The physiological signal that activates HYPE remains a critical question. BiP could be adenylylated in vitro only when incubated with E234G-HYPE but not WT-HYPE (Fig. 7, D and E). This observation suggests that simply an interaction between WT-HYPE and its substrate is not sufficient to relieve HYPE's intrinsic inhibition. Thus, substrate binding is not the signal for the enzymatic activation of HYPE. Autoadenylylation also does not appear to be a signal for regulating HYPE activity, as autoadenylylation mutants were minimally affected in their ability to induce apoptosis and adenylylate BiP (Figs. 2D and 7E).

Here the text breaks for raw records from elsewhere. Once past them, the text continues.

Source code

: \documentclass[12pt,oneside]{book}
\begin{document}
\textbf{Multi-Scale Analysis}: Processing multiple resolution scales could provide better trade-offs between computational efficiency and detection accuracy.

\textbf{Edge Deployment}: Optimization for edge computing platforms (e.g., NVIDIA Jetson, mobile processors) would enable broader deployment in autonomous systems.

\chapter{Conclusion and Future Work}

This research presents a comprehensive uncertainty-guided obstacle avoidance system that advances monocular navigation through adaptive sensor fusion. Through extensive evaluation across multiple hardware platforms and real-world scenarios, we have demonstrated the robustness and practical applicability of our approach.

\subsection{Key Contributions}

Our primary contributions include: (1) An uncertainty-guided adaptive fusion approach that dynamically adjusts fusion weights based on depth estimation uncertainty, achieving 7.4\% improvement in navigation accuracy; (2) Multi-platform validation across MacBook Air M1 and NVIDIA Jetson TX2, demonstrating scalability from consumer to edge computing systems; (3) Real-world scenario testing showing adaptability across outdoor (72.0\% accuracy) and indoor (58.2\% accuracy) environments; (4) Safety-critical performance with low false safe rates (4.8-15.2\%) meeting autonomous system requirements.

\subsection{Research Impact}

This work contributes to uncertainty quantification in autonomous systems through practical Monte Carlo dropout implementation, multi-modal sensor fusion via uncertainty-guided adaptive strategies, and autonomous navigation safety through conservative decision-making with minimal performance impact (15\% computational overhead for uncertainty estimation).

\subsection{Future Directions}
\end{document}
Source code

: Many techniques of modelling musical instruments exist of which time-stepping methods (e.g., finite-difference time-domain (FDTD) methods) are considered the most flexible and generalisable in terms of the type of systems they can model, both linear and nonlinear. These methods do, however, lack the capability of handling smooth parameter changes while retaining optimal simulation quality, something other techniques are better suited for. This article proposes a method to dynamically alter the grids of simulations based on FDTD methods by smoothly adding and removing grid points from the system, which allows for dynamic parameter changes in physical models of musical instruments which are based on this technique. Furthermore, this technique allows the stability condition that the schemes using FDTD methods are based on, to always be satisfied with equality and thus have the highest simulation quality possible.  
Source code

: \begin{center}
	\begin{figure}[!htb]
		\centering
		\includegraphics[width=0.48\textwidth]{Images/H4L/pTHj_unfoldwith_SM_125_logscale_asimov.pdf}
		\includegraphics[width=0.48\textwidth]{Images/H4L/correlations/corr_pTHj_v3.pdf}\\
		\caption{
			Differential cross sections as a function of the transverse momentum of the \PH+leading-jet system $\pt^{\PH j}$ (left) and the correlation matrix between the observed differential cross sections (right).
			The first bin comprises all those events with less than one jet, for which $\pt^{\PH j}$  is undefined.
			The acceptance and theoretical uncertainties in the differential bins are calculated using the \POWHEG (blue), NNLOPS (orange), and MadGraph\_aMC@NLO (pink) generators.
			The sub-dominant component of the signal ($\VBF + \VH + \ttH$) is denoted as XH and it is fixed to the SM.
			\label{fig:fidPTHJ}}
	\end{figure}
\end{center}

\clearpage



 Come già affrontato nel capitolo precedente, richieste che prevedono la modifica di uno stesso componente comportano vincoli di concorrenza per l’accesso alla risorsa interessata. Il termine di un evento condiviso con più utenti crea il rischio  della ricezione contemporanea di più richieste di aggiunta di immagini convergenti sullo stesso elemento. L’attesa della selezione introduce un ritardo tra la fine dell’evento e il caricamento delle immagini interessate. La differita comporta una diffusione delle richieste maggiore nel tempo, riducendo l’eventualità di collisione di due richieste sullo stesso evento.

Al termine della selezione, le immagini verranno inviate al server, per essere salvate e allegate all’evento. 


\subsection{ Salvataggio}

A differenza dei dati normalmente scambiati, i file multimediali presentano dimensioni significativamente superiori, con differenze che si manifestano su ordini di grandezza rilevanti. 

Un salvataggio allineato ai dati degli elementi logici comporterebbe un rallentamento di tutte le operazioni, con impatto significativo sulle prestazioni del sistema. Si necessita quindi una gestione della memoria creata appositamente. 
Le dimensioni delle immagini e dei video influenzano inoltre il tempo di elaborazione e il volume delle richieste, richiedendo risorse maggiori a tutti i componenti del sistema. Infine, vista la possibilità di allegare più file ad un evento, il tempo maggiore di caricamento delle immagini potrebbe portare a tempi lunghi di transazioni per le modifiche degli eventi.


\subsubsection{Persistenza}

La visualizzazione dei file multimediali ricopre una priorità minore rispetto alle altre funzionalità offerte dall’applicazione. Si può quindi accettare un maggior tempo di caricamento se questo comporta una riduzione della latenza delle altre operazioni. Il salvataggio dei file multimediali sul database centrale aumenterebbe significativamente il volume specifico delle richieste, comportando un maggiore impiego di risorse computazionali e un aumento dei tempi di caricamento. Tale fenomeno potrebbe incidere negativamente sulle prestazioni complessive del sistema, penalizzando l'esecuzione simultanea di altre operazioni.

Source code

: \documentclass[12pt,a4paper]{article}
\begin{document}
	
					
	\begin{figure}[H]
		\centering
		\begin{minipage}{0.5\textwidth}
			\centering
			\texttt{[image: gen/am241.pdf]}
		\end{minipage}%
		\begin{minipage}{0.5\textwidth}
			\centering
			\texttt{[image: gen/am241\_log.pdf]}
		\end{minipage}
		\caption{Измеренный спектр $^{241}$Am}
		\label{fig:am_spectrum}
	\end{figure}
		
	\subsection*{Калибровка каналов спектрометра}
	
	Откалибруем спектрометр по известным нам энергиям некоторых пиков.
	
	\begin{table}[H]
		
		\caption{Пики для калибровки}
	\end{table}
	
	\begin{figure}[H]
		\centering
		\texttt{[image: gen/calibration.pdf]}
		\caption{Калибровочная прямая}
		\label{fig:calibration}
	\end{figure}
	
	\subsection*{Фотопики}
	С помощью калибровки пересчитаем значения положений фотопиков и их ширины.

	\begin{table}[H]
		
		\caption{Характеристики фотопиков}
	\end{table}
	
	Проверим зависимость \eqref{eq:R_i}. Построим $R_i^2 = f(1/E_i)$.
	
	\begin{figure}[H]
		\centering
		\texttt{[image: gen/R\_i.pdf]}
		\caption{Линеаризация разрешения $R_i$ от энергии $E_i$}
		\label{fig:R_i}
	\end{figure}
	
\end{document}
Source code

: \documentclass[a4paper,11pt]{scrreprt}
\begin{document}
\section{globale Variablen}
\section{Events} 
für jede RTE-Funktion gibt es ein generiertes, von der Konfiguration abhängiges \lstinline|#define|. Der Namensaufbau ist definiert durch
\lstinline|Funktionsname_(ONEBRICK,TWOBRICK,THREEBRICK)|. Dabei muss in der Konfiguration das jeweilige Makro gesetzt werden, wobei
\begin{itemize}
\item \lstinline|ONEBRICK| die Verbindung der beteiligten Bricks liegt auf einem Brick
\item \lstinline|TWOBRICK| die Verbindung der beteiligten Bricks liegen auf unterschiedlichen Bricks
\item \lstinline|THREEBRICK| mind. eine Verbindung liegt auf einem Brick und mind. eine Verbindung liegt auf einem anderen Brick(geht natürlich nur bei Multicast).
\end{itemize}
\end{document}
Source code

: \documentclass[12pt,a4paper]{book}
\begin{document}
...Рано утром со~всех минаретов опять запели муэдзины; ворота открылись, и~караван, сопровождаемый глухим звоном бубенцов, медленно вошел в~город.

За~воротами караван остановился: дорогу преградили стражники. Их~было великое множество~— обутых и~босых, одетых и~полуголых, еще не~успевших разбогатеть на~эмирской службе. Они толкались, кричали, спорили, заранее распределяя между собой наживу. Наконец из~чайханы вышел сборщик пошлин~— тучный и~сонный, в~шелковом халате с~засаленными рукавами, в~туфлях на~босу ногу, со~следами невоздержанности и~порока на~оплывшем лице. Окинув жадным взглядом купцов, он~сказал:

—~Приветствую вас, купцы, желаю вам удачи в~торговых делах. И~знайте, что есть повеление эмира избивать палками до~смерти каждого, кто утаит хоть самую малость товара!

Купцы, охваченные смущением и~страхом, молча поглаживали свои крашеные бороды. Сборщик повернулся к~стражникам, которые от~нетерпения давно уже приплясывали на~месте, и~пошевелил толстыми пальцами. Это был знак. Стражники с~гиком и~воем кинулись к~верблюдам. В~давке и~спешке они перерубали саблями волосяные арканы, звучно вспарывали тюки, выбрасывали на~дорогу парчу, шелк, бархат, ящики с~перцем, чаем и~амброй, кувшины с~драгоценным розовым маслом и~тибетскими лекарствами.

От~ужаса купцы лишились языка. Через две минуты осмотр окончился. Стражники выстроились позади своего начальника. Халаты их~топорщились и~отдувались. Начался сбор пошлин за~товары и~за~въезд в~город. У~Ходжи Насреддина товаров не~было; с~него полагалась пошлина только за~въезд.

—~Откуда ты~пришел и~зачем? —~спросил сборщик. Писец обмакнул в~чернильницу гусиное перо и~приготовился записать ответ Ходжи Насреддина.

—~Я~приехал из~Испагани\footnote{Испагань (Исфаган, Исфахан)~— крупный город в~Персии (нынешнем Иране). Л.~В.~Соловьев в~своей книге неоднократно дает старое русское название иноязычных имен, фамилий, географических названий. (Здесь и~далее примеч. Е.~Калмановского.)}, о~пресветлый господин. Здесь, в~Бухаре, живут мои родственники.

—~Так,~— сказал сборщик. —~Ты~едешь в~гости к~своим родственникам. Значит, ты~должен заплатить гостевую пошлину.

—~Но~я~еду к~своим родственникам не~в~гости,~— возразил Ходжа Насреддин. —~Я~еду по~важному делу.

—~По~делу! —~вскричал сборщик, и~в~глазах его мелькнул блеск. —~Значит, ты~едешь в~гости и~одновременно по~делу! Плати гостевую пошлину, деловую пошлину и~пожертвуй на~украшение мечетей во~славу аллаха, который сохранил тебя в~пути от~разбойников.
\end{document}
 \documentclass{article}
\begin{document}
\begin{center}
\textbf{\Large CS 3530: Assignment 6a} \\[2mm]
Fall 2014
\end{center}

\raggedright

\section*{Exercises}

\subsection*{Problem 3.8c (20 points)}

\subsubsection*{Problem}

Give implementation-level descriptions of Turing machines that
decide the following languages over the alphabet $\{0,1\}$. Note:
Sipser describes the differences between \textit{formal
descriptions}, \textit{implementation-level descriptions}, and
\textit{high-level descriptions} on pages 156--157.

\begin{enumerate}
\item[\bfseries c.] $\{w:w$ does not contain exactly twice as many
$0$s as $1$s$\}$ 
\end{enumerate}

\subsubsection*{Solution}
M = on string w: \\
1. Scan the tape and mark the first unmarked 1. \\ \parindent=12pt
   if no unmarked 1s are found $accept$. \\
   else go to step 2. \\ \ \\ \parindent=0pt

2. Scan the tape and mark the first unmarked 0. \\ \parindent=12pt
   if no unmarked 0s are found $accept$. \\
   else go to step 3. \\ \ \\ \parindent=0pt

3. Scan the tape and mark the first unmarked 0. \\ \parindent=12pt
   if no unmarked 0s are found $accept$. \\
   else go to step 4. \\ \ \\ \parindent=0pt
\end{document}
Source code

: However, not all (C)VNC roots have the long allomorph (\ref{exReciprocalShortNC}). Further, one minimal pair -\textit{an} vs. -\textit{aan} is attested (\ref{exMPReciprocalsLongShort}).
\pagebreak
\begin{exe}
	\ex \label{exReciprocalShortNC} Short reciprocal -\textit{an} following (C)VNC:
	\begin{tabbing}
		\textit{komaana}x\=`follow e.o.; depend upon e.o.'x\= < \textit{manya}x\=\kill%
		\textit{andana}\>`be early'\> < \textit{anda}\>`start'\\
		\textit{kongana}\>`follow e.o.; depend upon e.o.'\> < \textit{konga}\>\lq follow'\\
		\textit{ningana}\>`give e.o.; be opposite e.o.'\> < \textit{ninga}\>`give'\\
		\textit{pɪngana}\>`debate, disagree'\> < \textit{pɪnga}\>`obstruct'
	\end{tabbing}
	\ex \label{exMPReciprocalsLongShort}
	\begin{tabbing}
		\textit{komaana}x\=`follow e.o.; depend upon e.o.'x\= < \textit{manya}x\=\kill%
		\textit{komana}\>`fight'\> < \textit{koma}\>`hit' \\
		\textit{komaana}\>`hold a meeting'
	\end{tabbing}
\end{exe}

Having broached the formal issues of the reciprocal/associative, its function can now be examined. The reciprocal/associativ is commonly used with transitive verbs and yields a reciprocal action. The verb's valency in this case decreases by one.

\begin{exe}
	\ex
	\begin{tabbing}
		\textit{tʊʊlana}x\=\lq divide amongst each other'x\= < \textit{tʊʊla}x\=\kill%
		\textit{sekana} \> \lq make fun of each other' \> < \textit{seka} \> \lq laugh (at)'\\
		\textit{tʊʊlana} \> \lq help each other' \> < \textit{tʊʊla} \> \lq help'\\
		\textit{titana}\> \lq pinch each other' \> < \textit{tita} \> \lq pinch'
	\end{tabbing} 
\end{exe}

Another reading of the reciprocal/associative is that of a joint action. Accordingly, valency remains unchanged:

Our study is the first characterization of the human Fic protein, and the first functional demonstration of the physiological significance of this enigmatic protein in eukaryotic signaling. Our knockdown studies and determination of the consequence of BiP modification further provide mechanistic insight into the role of Fic-mediated adenylylation in mammalian signal transduction.

Several lines of evidence support the activation of UPR during disease, for which BiP's ability to monitor and recover from these stress perturbations is critical. As a protein that modifies and activates BiP under stress conditions, HYPE poses as an attractive candidate for disease therapeutics.